Cette espèce de thérapie musicale débute par l'éponyme "Divison" et sa batterie martiale, sa guitare rugueuse, où l'on sent une menace sourde et invisible se répandre dans notre être. "The Thirst" alourdit à son tour l'ambiance, de manière moins frontale, mais tout aussi efficace. La voix de Shannon, d'abord en retenue, se répond ensuite à elle-même, comme pour mieux souligner son isolement et sa perte de repères, alors que le piano s'empare des couplets quand la batterie la rejoint pour donner plus d'ampleur aux refrains et que les claviers vont crescendo pour noircir encore davantage l'ensemble, apportant, notamment sur la fin, un réel sentiment d'oppression. La tension retombe un peu (quoique) avec "Way Ward" et "Accidental", où les éléments électroniques dominent (claviers, synthés comme batterie), la voix de Wright transmettant, comme d'accoutumée, mille et une émotions. "Seemingly", un étrange morceau où l'on entend ce qui semble être une boite à musique, fait quelque peu office d'interlude, avant le grand titre de cet album, "Soft Noise". Démarrant très doucement, prolongeant son prédécesseur, il se déploie lentement. Le piano d'abord, la voix ensuite, le rythme s'accélère, ralentit, avant que tout n'explose subitement, dans un crescendo cathartique d'une émotion et d'une sensibilité folle, et que l'on en revienne à la situation du début, Shannon accompagnée de son piano. Les deux ultimes titres, "Iodine" et "Light House (Drag Us In)" renouent avec la tension sourde et primale des premiers morceaux, dans un style plus minimaliste à base de claviers pour le premier et dans un développement plus élaboré pour le second. Ce dernier, vraiment remarquable, épouse le même schéma que "Soft Noise": une construction lente, délicate et subtile piano-voix, une partie vraiment aérée, aérienne qui survient avant que la cadence n'augmente, la batterie intervenant alors. Quelque chose bout, entre en fusion, nous prend à la gorge, nous étreint et ne nous lâche plus. À moins que ce ne soit nous-même qui refusons de desserrer notre emprise.
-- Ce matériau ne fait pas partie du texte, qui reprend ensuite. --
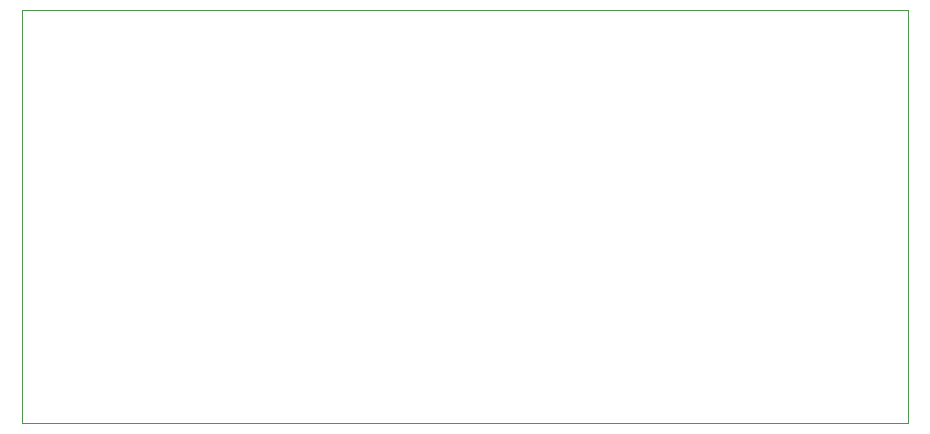
<source format=gbr>
%TF.GenerationSoftware,KiCad,Pcbnew,9.0.0*%
%TF.CreationDate,2025-07-25T12:15:42+02:00*%
%TF.ProjectId,Spruzzatore,53707275-7a7a-4617-946f-72652e6b6963,rev?*%
%TF.SameCoordinates,Original*%
%TF.FileFunction,Profile,NP*%
%FSLAX46Y46*%
G04 Gerber Fmt 4.6, Leading zero omitted, Abs format (unit mm)*
G04 Created by KiCad (PCBNEW 9.0.0) date 2025-07-25 12:15:42*
%MOMM*%
%LPD*%
G01*
G04 APERTURE LIST*
%TA.AperFunction,Profile*%
%ADD10C,0.038100*%
%TD*%
G04 APERTURE END LIST*
D10*
X110680000Y-76510000D02*
X185680000Y-76510000D01*
X185680000Y-111510000D01*
X110680000Y-111510000D01*
X110680000Y-76510000D01*
M02*

</source>
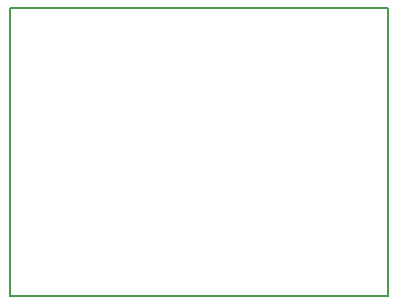
<source format=gbr>
G04 #@! TF.GenerationSoftware,KiCad,Pcbnew,5.0.2-bee76a0~70~ubuntu18.04.1*
G04 #@! TF.CreationDate,2019-05-12T23:41:40+01:00*
G04 #@! TF.ProjectId,Timer Gate,54696d65-7220-4476-9174-652e6b696361,rev?*
G04 #@! TF.SameCoordinates,Original*
G04 #@! TF.FileFunction,Profile,NP*
%FSLAX46Y46*%
G04 Gerber Fmt 4.6, Leading zero omitted, Abs format (unit mm)*
G04 Created by KiCad (PCBNEW 5.0.2-bee76a0~70~ubuntu18.04.1) date Sun May 12 23:41:40 2019*
%MOMM*%
%LPD*%
G01*
G04 APERTURE LIST*
%ADD10C,0.150000*%
G04 APERTURE END LIST*
D10*
X119888000Y-99060000D02*
X119888000Y-74676000D01*
X151892000Y-99060000D02*
X119888000Y-99060000D01*
X151892000Y-74676000D02*
X151892000Y-99060000D01*
X119888000Y-74676000D02*
X151892000Y-74676000D01*
M02*

</source>
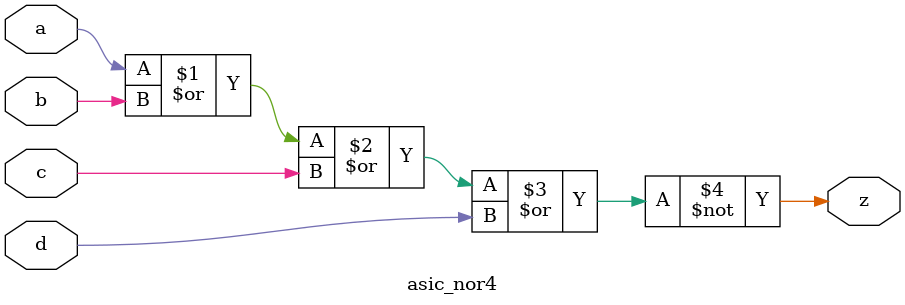
<source format=v>

module asic_nor4
   (
    input  a,
    input  b,
    input  c,
    input  d,
    output z
    );

   assign z = ~(a | b | c | d);

endmodule

</source>
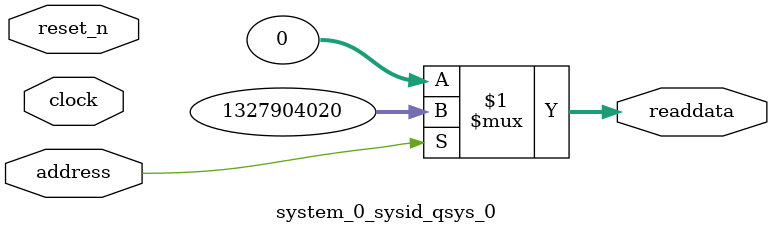
<source format=v>

`timescale 1ns / 1ps
// synthesis translate_on

// turn off superfluous verilog processor warnings 
// altera message_level Level1 
// altera message_off 10034 10035 10036 10037 10230 10240 10030 

module system_0_sysid_qsys_0 (
               // inputs:
                address,
                clock,
                reset_n,

               // outputs:
                readdata
             )
;

  output  [ 31: 0] readdata;
  input            address;
  input            clock;
  input            reset_n;

  wire    [ 31: 0] readdata;
  //control_slave, which is an e_avalon_slave
  assign readdata = address ? 1327904020 : 0;

endmodule




</source>
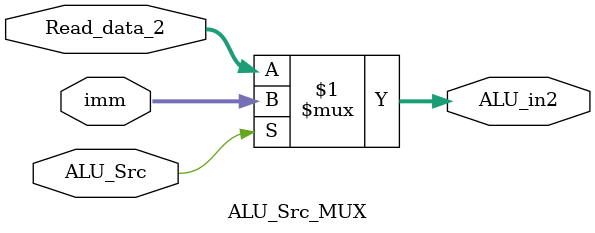
<source format=v>
`timescale 1ns/1ps

module ALU_Src_MUX (
    input           ALU_Src,
    input   [31:0]  imm,
    input   [31:0]  Read_data_2,
    output  [31:0]  ALU_in2
);
    assign ALU_in2 = (ALU_Src) ? imm : Read_data_2;
endmodule

</source>
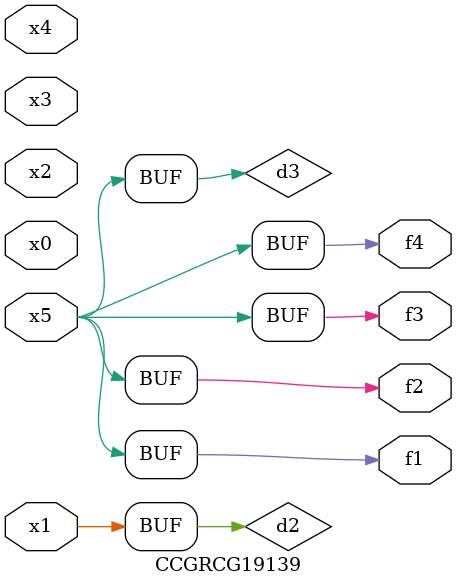
<source format=v>
module CCGRCG19139(
	input x0, x1, x2, x3, x4, x5,
	output f1, f2, f3, f4
);

	wire d1, d2, d3;

	not (d1, x5);
	or (d2, x1);
	xnor (d3, d1);
	assign f1 = d3;
	assign f2 = d3;
	assign f3 = d3;
	assign f4 = d3;
endmodule

</source>
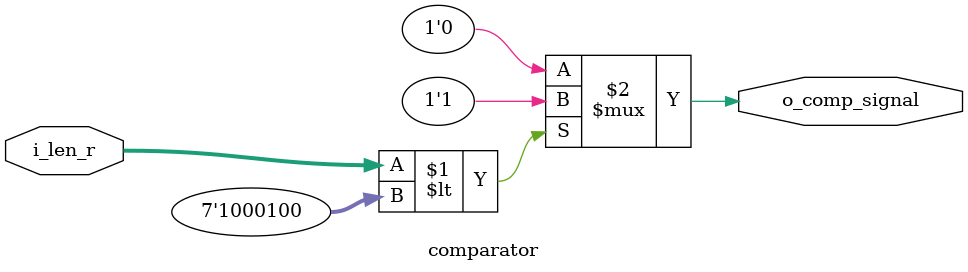
<source format=sv>
module comparator (
 input logic [7:0] i_len_r,
 output logic o_comp_signal
);

assign o_comp_signal = (i_len_r < 7'd68) ? 1'b1 : 1'b0;

endmodule : comparator
</source>
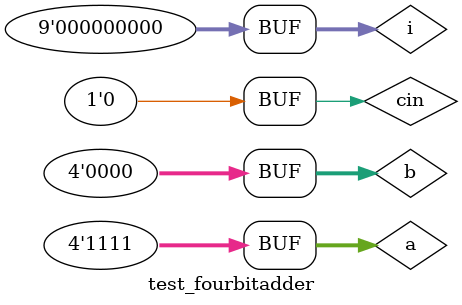
<source format=sv>
module test_fourbitadder;
  wire cout;
  wire [3:0]s;
  reg [3:0]a,b;
  reg cin;
  fourbitadder fba(s,cout,a,b,cin);
  reg [8:0]i;
  initial begin
    $dumpfile("dump.vcd"); $dumpvars;
    for(i=0;i<512;i=i+1) begin
      a=i;b=i+1;cin=0;
      #10;
    end
  end
endmodule
</source>
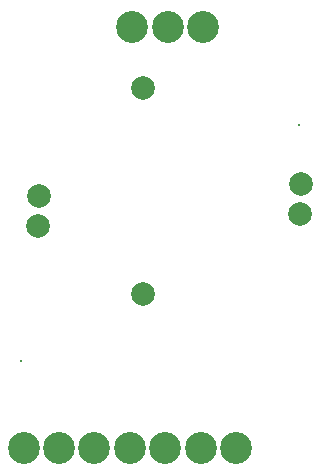
<source format=gbs>
%FSTAX36Y36*%
%MOIN*%
%SFA1B1*%

%IPPOS*%
%ADD29C,0.078870*%
%ADD30C,0.106420*%
%ADD31C,0.008000*%
%LNpcb1-1*%
%LPD*%
G54D29*
X00093386Y00059213D03*
X00092992Y00049213D03*
X00005472Y00045118D03*
X00005866Y00055118D03*
X0004052Y00091189D03*
Y00022291D03*
G54D30*
X00000787Y-00028858D03*
X00012598D03*
X00024409D03*
X0003622D03*
X00036953Y00111334D03*
X00048765D03*
X00060576D03*
X00071653Y-00028858D03*
X00059842D03*
X00048031D03*
G54D31*
X0009252Y0007874D03*
X0Y0D03*
M02*
</source>
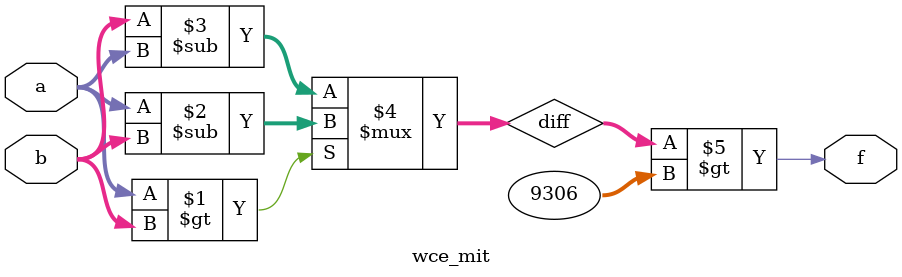
<source format=v>
module wce_mit(a, b, f);
parameter _bit = 16;
parameter wce = 9306;
input [_bit - 1: 0] a;
input [_bit - 1: 0] b;
output f;
wire [_bit - 1: 0] diff;
assign diff = (a > b)? (a - b): (b - a);
assign f = (diff > wce);
endmodule

</source>
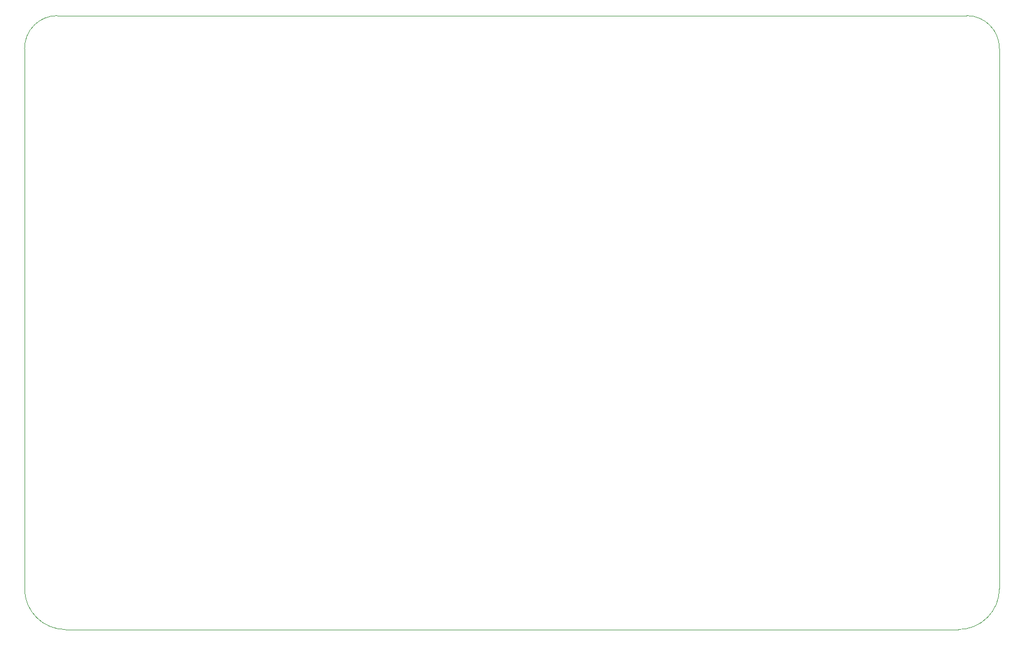
<source format=gbr>
%TF.GenerationSoftware,KiCad,Pcbnew,(5.1.8)-1*%
%TF.CreationDate,2021-01-13T10:35:39-05:00*%
%TF.ProjectId,LED_Panel,4c45445f-5061-46e6-956c-2e6b69636164,rev?*%
%TF.SameCoordinates,Original*%
%TF.FileFunction,Profile,NP*%
%FSLAX46Y46*%
G04 Gerber Fmt 4.6, Leading zero omitted, Abs format (unit mm)*
G04 Created by KiCad (PCBNEW (5.1.8)-1) date 2021-01-13 10:35:39*
%MOMM*%
%LPD*%
G01*
G04 APERTURE LIST*
%TA.AperFunction,Profile*%
%ADD10C,0.050000*%
%TD*%
G04 APERTURE END LIST*
D10*
X133350000Y-17780000D02*
X133350000Y-101600000D01*
X279400000Y-12700000D02*
X138430000Y-12700000D01*
X284480000Y-17780000D02*
X284480000Y-101600000D01*
X139700000Y-107950000D02*
X278130000Y-107950000D01*
X133350000Y-17780000D02*
G75*
G02*
X138430000Y-12700000I5080000J0D01*
G01*
X279400000Y-12700000D02*
G75*
G02*
X284480000Y-17780000I0J-5080000D01*
G01*
X139700000Y-107950000D02*
G75*
G02*
X133350000Y-101600000I0J6350000D01*
G01*
X284480000Y-101600000D02*
G75*
G02*
X278130000Y-107950000I-6350000J0D01*
G01*
M02*

</source>
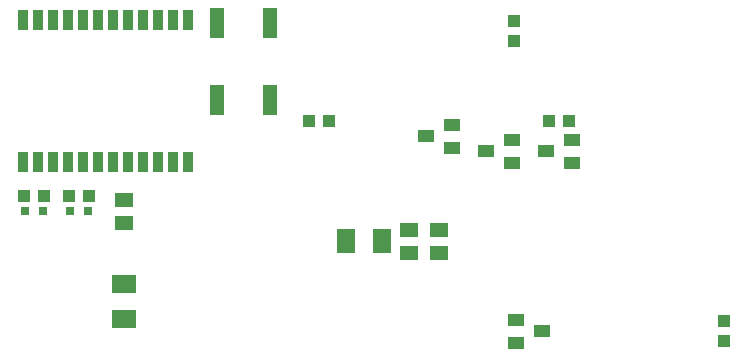
<source format=gtp>
G75*
G70*
%OFA0B0*%
%FSLAX24Y24*%
%IPPOS*%
%LPD*%
%AMOC8*
5,1,8,0,0,1.08239X$1,22.5*
%
%ADD10R,0.0630X0.0512*%
%ADD11R,0.0394X0.0433*%
%ADD12R,0.0315X0.0315*%
%ADD13R,0.0500X0.1000*%
%ADD14R,0.0787X0.0591*%
%ADD15R,0.0591X0.0787*%
%ADD16R,0.0551X0.0394*%
%ADD17R,0.0433X0.0394*%
%ADD18R,0.0320X0.0660*%
D10*
X005562Y005752D03*
X005562Y006539D03*
X015062Y005539D03*
X016062Y005539D03*
X016062Y004752D03*
X015062Y004752D03*
D11*
X012397Y009145D03*
X011727Y009145D03*
X004397Y006645D03*
X003727Y006645D03*
X002897Y006645D03*
X002227Y006645D03*
X019727Y009145D03*
X020397Y009145D03*
D12*
X004357Y006145D03*
X003767Y006145D03*
X002857Y006145D03*
X002267Y006145D03*
D13*
X008672Y009865D03*
X010452Y009865D03*
X010452Y012425D03*
X008672Y012425D03*
D14*
X005562Y002555D03*
X005562Y003736D03*
D15*
X012971Y005145D03*
X014153Y005145D03*
D16*
X018629Y002519D03*
X019495Y002145D03*
X018629Y001771D03*
X018495Y007771D03*
X017629Y008145D03*
X018495Y008519D03*
X019629Y008145D03*
X020495Y007771D03*
X020495Y008519D03*
X016495Y008271D03*
X015629Y008645D03*
X016495Y009019D03*
D17*
X018562Y011811D03*
X018562Y012480D03*
X025562Y002480D03*
X025562Y001811D03*
D18*
X007692Y007783D03*
X007192Y007783D03*
X006692Y007783D03*
X006192Y007783D03*
X005692Y007783D03*
X005192Y007783D03*
X004692Y007783D03*
X004192Y007783D03*
X003692Y007783D03*
X003192Y007783D03*
X002692Y007783D03*
X002192Y007783D03*
X002192Y012507D03*
X002692Y012507D03*
X003192Y012507D03*
X003692Y012507D03*
X004192Y012507D03*
X004692Y012507D03*
X005192Y012507D03*
X005692Y012507D03*
X006192Y012507D03*
X006692Y012507D03*
X007192Y012507D03*
X007692Y012507D03*
M02*

</source>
La chanson se finit de manière crépusculaire, dans un bruit d'effondrement, comme si cet élément inconnu et impalpable s'était brisé net sous le poids de la musique et des mots de Shannon. Sublime et poignante conclusion d'un disque qui l'est tout autant.
Bien que sa genèse fut compliquée pour son auteure, Division n'en reste pas moins une œuvre brillante, aboutie, intrinsèquement honnête et puissamment sincère, à l'image de Shannon évidemment. Dominé par le piano comme d'autres avant lui, ce disque apporte aussi sa dose d'innovations, comme tous ces arrangements électroniques, qui habillent de bien belle manière les compositions, et qui ouvrent à Wright une voie nouvelle d'un point de vue créatif. Tous les albums de Shannon sont traversés d'une tension assez irréelle, sur laquelle il est difficile de mettre les mots justes. Pour réussir à composer cette musique, sa musique, Shannon Wright doit continuellement se mettre psychologiquement à nu. Effort suprême que bien peu parviennent à retranscrire avec une telle intensité, avec une si tragique et belle vérité. En cela, Shannon est unique, sa musique est unique, aussi bien qu'elle est nécessaire, pour elle comme pour nous. Et elle ne cessera jamais de l'être, celle passée comme, je n'en doute pas, celle à venir.